Tens of thousands of employees of Deloitte & Touche USA LLP set aside their regular work and made their communities their client on Friday, June 8, for the organization's 8th annual IMPACT Day, a one-day example of its year-round commitment to volunteer service. Deloitte's nearly 40,000 employees are encouraged to engage in a variety of projects, many of which involve the contribution of their business knowledge and experience to help nonprofits deal with strategic, operational and financial business challenges.
"Whether you're leading a multi-billion dollar enterprise or a grassroots nonprofit organization, the management challenges are similar. How do you operate with greater efficiency? How do you stretch a finite budget? How do you motivate and develop people?" said Barry Salzberg, chief executive officer of Deloitte & Touche USA. "Deloitte professionals help our clients deal with these challenges every day. So we can have the greatest impact in the community when we draw upon our experiences and insights to help nonprofits in the same ways we advise our clients."
IMPACT in action
On IMPACT Day, Deloitte employees participated in more than 500 projects in more than 70 different communities. Some of these were one-day projects, while many others are kick-offs or continuations of significantly longer-term endeavors.
In Chicago, a team of human capital consultants from Deloitte Consulting LLP have created a leadership and management workshop for public school principals to support the city's ambitious REN2010 education-reform initiative. On Friday, Salzberg and other senior leaders were on-hand to help deliver the training, which is part of a new multi-year partnership between Deloitte and Chicago Public Schools.
In Detroit, Deloitte volunteers kicked-off an eight-week pro bono project to build a customer relationship management database for Gleaners Community Food Bank. The project, an extension of a three-year relationship between Deloitte and Gleaners, will help the nonprofit improve communications with its network of 14,000 volunteers in time for its 30th anniversary celebration later this year.
In collaboration with Community Partners, a provider of incubator services for start-up nonprofits, Los Angeles volunteers from Deloitte led a series of workshops to help nonprofit executives operate efficient, cost-effective organizations. Topics during the day included marketing and communications, human resources management, business development, strategic planning and assessment, and budgeting and financial management.
Deloitte volunteers in Washington, D.C. commenced work on a two-year project with the Nonprofit Roundtable of Greater Washington to develop and test a regional strategic plan that defines the nonprofit sector's role in disaster response and recovery in the nation's capital. On IMPACT Day, leaders from more than 40 nonprofits convened to develop business continuity plans for their organizations.

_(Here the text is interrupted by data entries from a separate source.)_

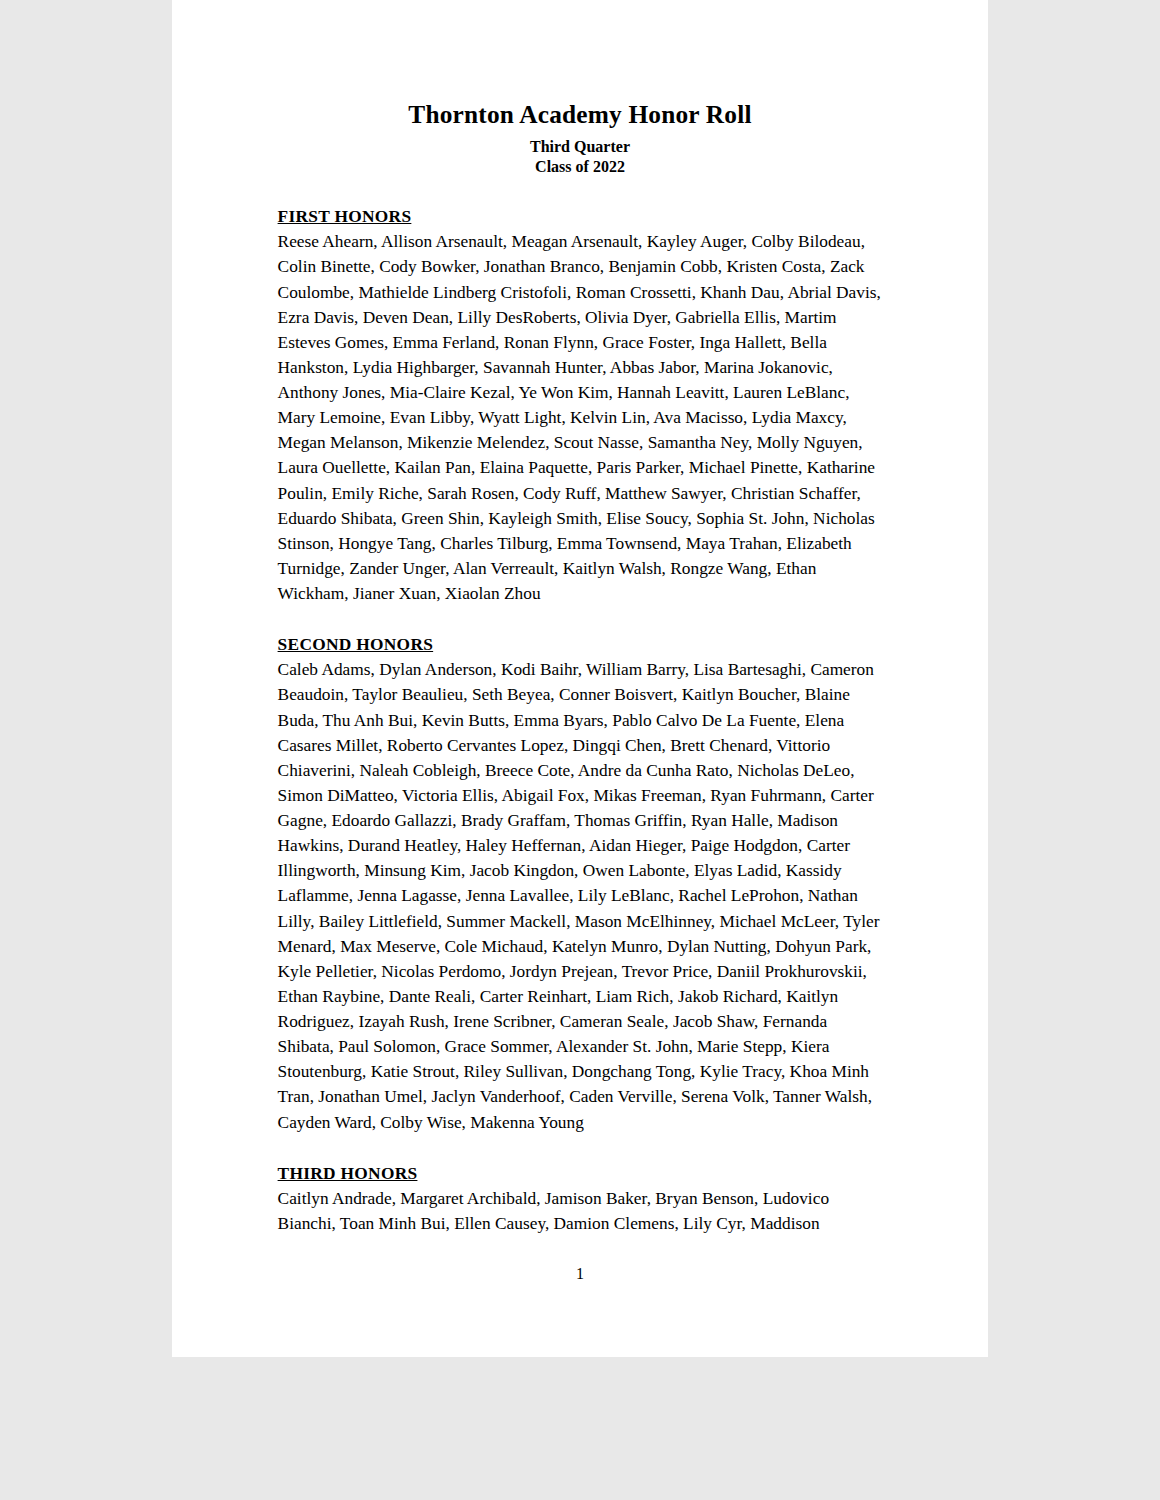Thornton Academy Honor Roll
Third Quarter
Class of 2022
First Honors
Reese Ahearn, Allison Arsenault, Meagan Arsenault, Kayley Auger, Colby Bilodeau, Colin Binette, Cody Bowker, Jonathan Branco, Benjamin Cobb, Kristen Costa, Zack Coulombe, Mathielde Lindberg Cristofoli, Roman Crossetti, Khanh Dau, Abrial Davis, Ezra Davis, Deven Dean, Lilly DesRoberts, Olivia Dyer, Gabriella Ellis, Martim Esteves Gomes, Emma Ferland, Ronan Flynn, Grace Foster, Inga Hallett, Bella Hankston, Lydia Highbarger, Savannah Hunter, Abbas Jabor, Marina Jokanovic, Anthony Jones, Mia-Claire Kezal, Ye Won Kim, Hannah Leavitt, Lauren LeBlanc, Mary Lemoine, Evan Libby, Wyatt Light, Kelvin Lin, Ava Macisso, Lydia Maxcy, Megan Melanson, Mikenzie Melendez, Scout Nasse, Samantha Ney, Molly Nguyen, Laura Ouellette, Kailan Pan, Elaina Paquette, Paris Parker, Michael Pinette, Katharine Poulin, Emily Riche, Sarah Rosen, Cody Ruff, Matthew Sawyer, Christian Schaffer, Eduardo Shibata, Green Shin, Kayleigh Smith, Elise Soucy, Sophia St. John, Nicholas Stinson, Hongye Tang, Charles Tilburg, Emma Townsend, Maya Trahan, Elizabeth Turnidge, Zander Unger, Alan Verreault, Kaitlyn Walsh, Rongze Wang, Ethan Wickham, Jianer Xuan, Xiaolan Zhou
Second Honors
Caleb Adams, Dylan Anderson, Kodi Baihr, William Barry, Lisa Bartesaghi, Cameron Beaudoin, Taylor Beaulieu, Seth Beyea, Conner Boisvert, Kaitlyn Boucher, Blaine Buda, Thu Anh Bui, Kevin Butts, Emma Byars, Pablo Calvo De La Fuente, Elena Casares Millet, Roberto Cervantes Lopez, Dingqi Chen, Brett Chenard, Vittorio Chiaverini, Naleah Cobleigh, Breece Cote, Andre da Cunha Rato, Nicholas DeLeo, Simon DiMatteo, Victoria Ellis, Abigail Fox, Mikas Freeman, Ryan Fuhrmann, Carter Gagne, Edoardo Gallazzi, Brady Graffam, Thomas Griffin, Ryan Halle, Madison Hawkins, Durand Heatley, Haley Heffernan, Aidan Hieger, Paige Hodgdon, Carter Illingworth, Minsung Kim, Jacob Kingdon, Owen Labonte, Elyas Ladid, Kassidy Laflamme, Jenna Lagasse, Jenna Lavallee, Lily LeBlanc, Rachel LeProhon, Nathan Lilly, Bailey Littlefield, Summer Mackell, Mason McElhinney, Michael McLeer, Tyler Menard, Max Meserve, Cole Michaud, Katelyn Munro, Dylan Nutting, Dohyun Park, Kyle Pelletier, Nicolas Perdomo, Jordyn Prejean, Trevor Price, Daniil Prokhurovskii, Ethan Raybine, Dante Reali, Carter Reinhart, Liam Rich, Jakob Richard, Kaitlyn Rodriguez, Izayah Rush, Irene Scribner, Cameran Seale, Jacob Shaw, Fernanda Shibata, Paul Solomon, Grace Sommer, Alexander St. John, Marie Stepp, Kiera Stoutenburg, Katie Strout, Riley Sullivan, Dongchang Tong, Kylie Tracy, Khoa Minh Tran, Jonathan Umel, Jaclyn Vanderhoof, Caden Verville, Serena Volk, Tanner Walsh, Cayden Ward, Colby Wise, Makenna Young
Third Honors
Caitlyn Andrade, Margaret Archibald, Jamison Baker, Bryan Benson, Ludovico Bianchi, Toan Minh Bui, Ellen Causey, Damion Clemens, Lily Cyr, Maddison
1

In San Jose, Calif., Deloitte volunteers spent IMPACT Day at InnVision, the Silicon Valley's largest provider of housing and services to homeless and at-risk families and individuals. They provided job-hunting, resume-writing and financial literacy workshops to help InnVision's clients become self-sufficient.
A social and business need for skills-based volunteerism
Deloitte's National Director of Community Involvement, Evan Hochberg, points to research the organization conducted last year that shows a need among nonprofits for these types of skills-based contributions from corporate volunteers. He noted that more than three-quarters of nonprofit leaders think their organization's business practices could improve significantly if volunteers were to donate their professional skills. Yet, only 12 percent of nonprofits say they actually work with volunteers in this capacity.
"The business community has an opportunity to leverage its support by contributing its most valuable asset – its intellectual capital and business know-how," Hochberg said. "There's a clear need from the nonprofit community for skills-based volunteerism and there is also business value to the companies that provide these resources."
Hochberg said the business value of skills-based volunteerism can come in many forms, including employee recruiting, workplace morale, professional development, and the opportunity to showcase knowledge and experience.
"People enjoy working for and with companies whose mission, vision and values align with their own," he said. "Our 2007 Volunteer IMPACT Survey found that's especially true with younger, Gen Y employees. Companies that are deeply and authentically engaged in their communities have a short-hand way to communicate their values, which can make them more attractive employers, business partners and members of the community."
Deloitte's 2007 Volunteer IMPACT study found that 97 percent of Gen Y volunteers believe companies should provide opportunities for their employees to volunteer their work-related skills or talents to non-profits. More than three out of five of those surveyed (62 percent) said they would prefer to work for companies that offer them these skills-based opportunities.